MANHATTAN TRANSFER『VOCALESE』 [音楽(洋楽)]
表題のアルバムは1985年に発表された彼らの10枚目のアルバムである。(ライブ盤とベスト盤を含む)'80's前半は、ちょっとポップな方向になっていた彼らであるが、ジャズ(モダンジャズ)を中心にした曲で構成されていて、彼らの最高傑作とも言われるアルバムである。が、チャートの方ではBillboardで最高位74位ということで、ポップな方向のアルバムを越えることは出来なかった。(が、これは当然である。ジャズ系のアルバムがロック/ポップス系のアルバムと同じ順位を記録したら、とんでもないウルトラ・ヒットになります。それに、チャートの記録とアルバムの内容とは一致するものではないですから...)
収録曲は以下の全11曲である。『That's Killer Joe』『Rambo』『Airegin』『To You』『Meet Benny Bailey』『Another Night in Tunisia』『Ray's Rockhouse』『Blee Blop Blues』『I Remember Clifford』『Sing Joy Spring』『Move』。

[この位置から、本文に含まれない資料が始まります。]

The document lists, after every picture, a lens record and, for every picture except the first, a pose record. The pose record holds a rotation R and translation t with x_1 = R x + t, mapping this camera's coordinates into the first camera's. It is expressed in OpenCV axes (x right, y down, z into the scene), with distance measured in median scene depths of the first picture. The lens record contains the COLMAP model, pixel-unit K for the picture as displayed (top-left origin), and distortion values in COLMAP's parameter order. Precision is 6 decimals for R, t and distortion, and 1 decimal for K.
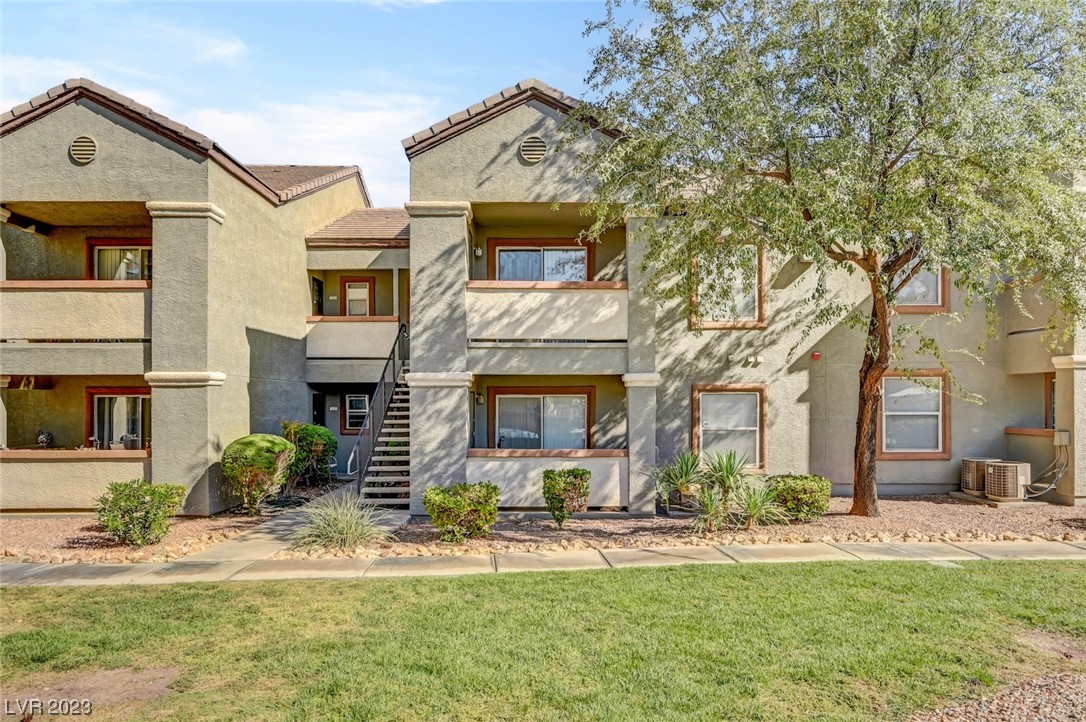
lens RADIAL K [[689.0, 0, 543.0], [0, 689.0, 361.0], [0, 0, 1]] dist [0.000620, 0.001032]
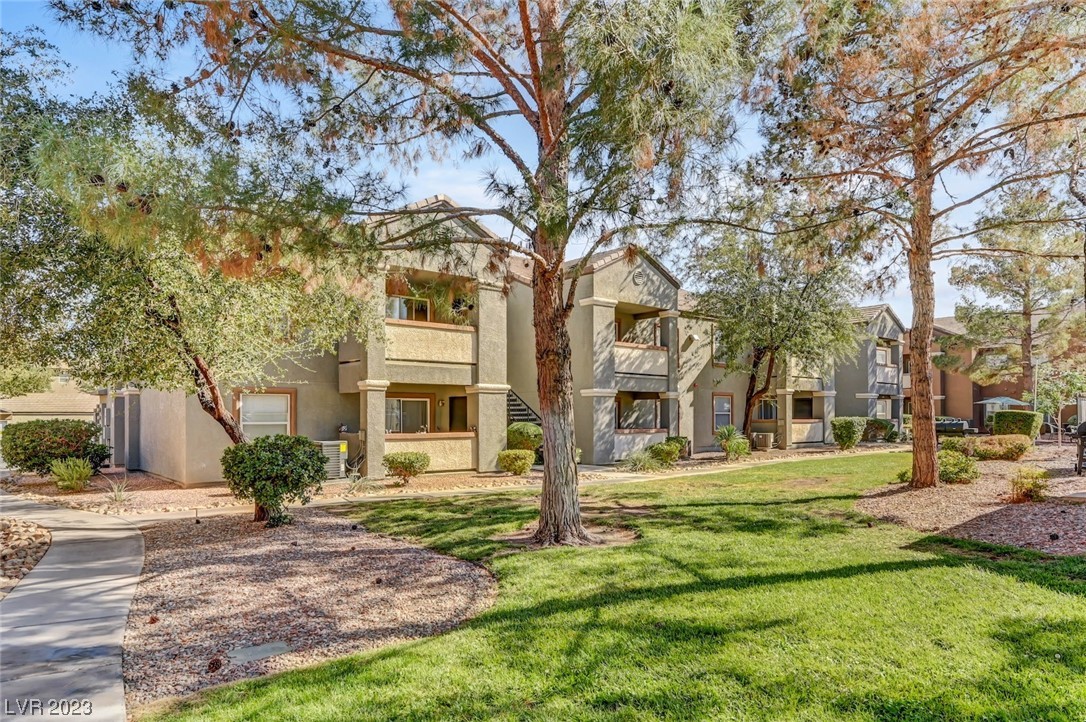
lens RADIAL K [[649.5, 0, 543.0], [0, 649.5, 361.0], [0, 0, 1]] dist [-0.003626, -0.000115]
pose [[0.780940, 0.053981, 0.622269, -1.383414], [-0.034135, 0.998458, -0.043776, 0.023757], [-0.623673, 0.012945, 0.781578, -0.286802]]
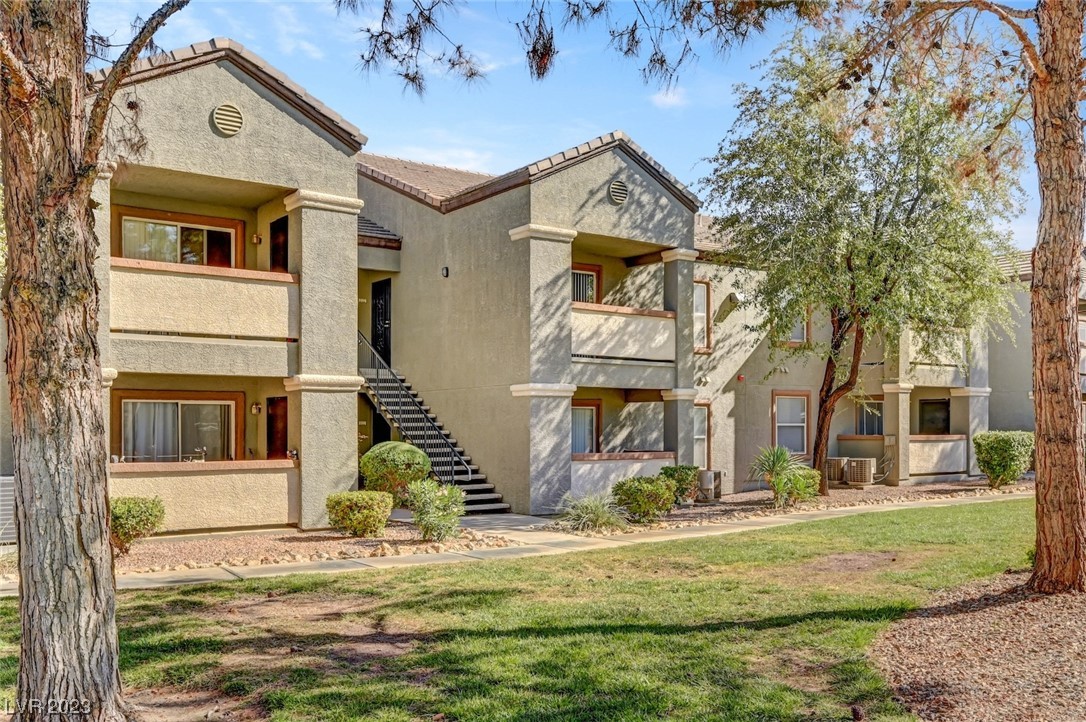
lens RADIAL K [[936.0, 0, 543.0], [0, 936.0, 361.0], [0, 0, 1]] dist [0.003419, -0.003057]
pose [[0.819692, 0.041288, 0.571315, -1.003441], [-0.031115, 0.999136, -0.027563, 0.021836], [-0.571959, 0.004817, 0.820268, -0.209479]]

本アルバムからは、シングル・カットされてヒットを記録した曲はないが、ポップ路線のアルバムではなく、ジャズ・アルバムとしたら、これが正当な姿である。アルバムを1つの作品として捉え、彼らの醸し出す美しいコーラス・ワークに酔いしれるにはシングル曲の1曲だけではあまりにも味気ないですからね。
本アルバムからの筆者のお薦め曲は、冒頭からの『That's Killer Joe』『Rambo』『Airegin』『To You』と『Blee Blop Blues』『Sing Joy Spring』をピックアップしておくが、最初の『That's Killer Joe』から彼らの味わいのある世界にトリップさせてくれて、どの曲も甲乙付けがたいほどの素晴らしい彼らの世界に連れて行ってくれる。
彼らのハーモニーは、声自体が楽器のようであり、そこから生まれる見事なサウンドは他にはない素晴らしいものである。しかも、本アルバムで聴くことが部着るのはモダン・ジャズであり、バックに参加しているアーティストたちもまたジャズ界の大物と言うことで、これを聴かないで何を聴くのか、と問いたくなるほど充実した内容である。じっくりと堪能しましょう!